Theresa Catharina de Góes Campos

 

 

 
LUÍZA CAVALCANTE CARDOSO: POLÍTICA OU BARGANHA?

De: LUÍZA CAVALCANTE CARDOSO

Date: dom., 9 de jul. de 2023

POLÍTICA OU BARGANHA?

Salvo engano e com a devida vênia, tenho a impressão de que a mídia, de forma geral, aborda de modo difuso e leve a questão das emendas parlamentares e outras negociações entre Legislativo e Executivo. O que se encontra em jogo? A barganha como estratégia política. Ou seja, a troca, a permuta. E barganhar é negociar o preço da mercadoria. Qual a mercadoria em questão? O voto do qual o parlamentar é apenas o portador. Não é o dono. Voto que ele recebeu de seu eleitor para representá-lo no Parlamento. Acreditando no parlamentar que o representa, ao expressar os interesses de seus eleitores e o que é melhor para o país.

O que acontece na prática? A barganha dos votos dos parlamentares x adesão aos projetos de governo. Quando recebem como pagamento liberação de emendas e cargos na máquina governamental. Se existe preço, não existe a posição consciente do parlamentar baseada em princípios, conhecimento e demanda dos seus eleitores. Ou seja, a depender do governo e de sua visão de mundo, políticas públicas podem ser votadas trazendo por exemplo: uma proliferação enorme de armas com danos para a sociedade. Ou uma mudança na pauta de costumes, representando um atraso para conquistas já conseguidas pelo povo. Assim, cada vez mais naturalizada, a prática do é “dando que se recebe” prescinde de avaliação crítica e critérios morais. Contando com a leniência da sociedade e, aparentemente, incertos fundamentos.

Vejamos: o primeiro deles, ouvi esta semana, repetido por uma apresentadora em importante canal de televisão. Trata-se de argumento muito utilizado pelos parlamentares para justificar a existência das emendas: eles conhecem melhor seu município que o pessoal de Brasília. Qual o pessoal de Brasília? Os municípios são geridos pelos Prefeitos e suas equipes que, por sinal, residem no local e conhecem muito bem os desafios e as dificuldades de gestão. Assim como os governadores que “desfrutam” das emendas de bancada. Se os gestores são capacitados e honestos para os cargos é outro problema. Eles possuem vivência e conhecimento do município ou estado que governam, além de uma equipe técnica a lhes assessorar. Logo, decididamente, os parlamentares não têm a exclusividade sobre um conhecimento profundo e técnico de seus currais eleitorais.

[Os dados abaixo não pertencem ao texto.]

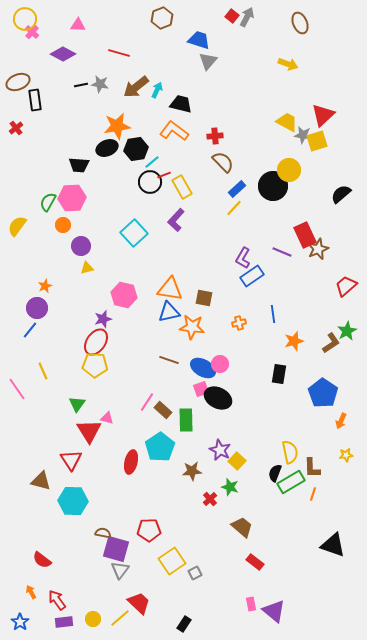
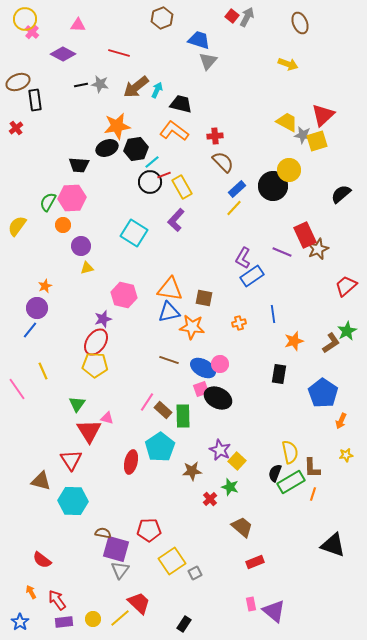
cyan square at (134, 233): rotated 16 degrees counterclockwise
green rectangle at (186, 420): moved 3 px left, 4 px up
red rectangle at (255, 562): rotated 60 degrees counterclockwise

Por outro lado, ao se colocarem como um intermediador de benesses entre comunidade e gestores, criam e fazem proliferar nos eleitores a dependência política, a alienação de seus direitos como protagonista e sujeito do processo político.Tornando permanente a personalização das relações políticas, em lugar da construção do coletivo, da cidadania organizada.

O segundo argumento é: as emendas são constitucionais. Sim. Mas quem as criou? Os próprios parlamentares. Sob quais fundamentos administrativos e éticos? Assim como criaram a verba indenizatória, levando para seu gabinete decisões de contratação de pessoal? Cuja lógica de descentralização administrativa é tão bizarra que deixa dúvidas e suposições estranhas no ar? Assim como criaram privilégios como os de passagens semanais para seus locais de origem, para todos os mais de 500 parlamentares? Embora substancialmente diferentes em suas origens, estas iniciativas fazem parte de uma mesma organizada e sistêmica criação de uma estrutura de privilégios e mordomias dentro do Congresso Nacional. Com uma enorme expansão de despesas para o Tesouro Nacional. Diga-se de passagem, em uma das grandes economias do mundo e uma das mais injustas sociedades em termos de desigualdade e injustiça social.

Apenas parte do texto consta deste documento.